Jakarta – Pemerintah mempersilakan masyarakat untuk menyampaikan kritik yang keras dan terbuka agar arah pembangunan lebih terarah. Namun pemerintah diminta untuk memberikan jaminan terhadap proses penyampaian kritik tersebut.
“Supaya benar-benar dipercaya, ada jaminan, itu harus diikuti oleh kebijakan (policy), kalau hanya pernyataan saja belum kuat,” kata founder lembaga pemantau media sosial, Drone Emprit, Ismail Fahmi saat dihubungi, Selasa (9/2/2021).

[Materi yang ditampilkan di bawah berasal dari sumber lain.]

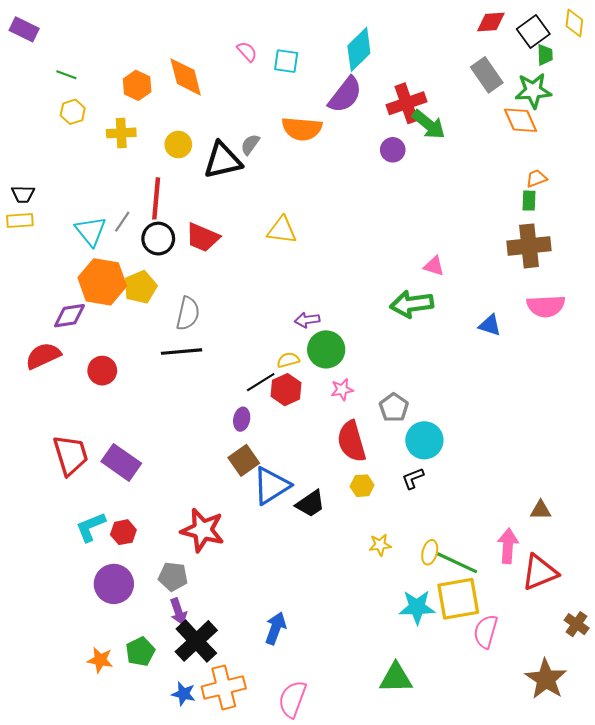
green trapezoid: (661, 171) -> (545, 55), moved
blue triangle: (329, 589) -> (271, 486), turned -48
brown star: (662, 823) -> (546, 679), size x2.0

“Misalnya, kalau pemerintah tidak lagi menggunakan buzzer, setop. Di-declare (dinyatakan) tidak lagi menggunakan (buzzer),” imbuhnya.
Pakar media sosial ini mengapresiasi kesediaan pemerintah Jokowi untuk dikritik. Namun dia meminta ada mekanisme yang baik untuk menyampaikan kritik tersebut.
“Saya appreciate it (mengapresiasi) sih sebenarnya, itu pernyataan yang bagus. Bahwa pemerintah mau mendengar. Tapi itu belum kuat buat publik. Mekanismenya gimana? Kalau di DKI Jakarta, misalnya, ada Qlue dan JAKI, silakan lapor lewat itu. Kalau zaman dulu juga ada lapor.go.id,” tuturnya.
Selain itu, menurut pantauan Drone Emprit, buzzer yang kerap direpresentasikan sebagai pendukung pemerintah masih ada. Beberapa di antaranya tampak dalam isu bencana banjir.
“Masih ada buzzer ini. Terakhir yang gede itu Permadi Arya. Banjir ini juga ada, tapi tidak sebesar sebelum-sebelumnya,” ungkapnya.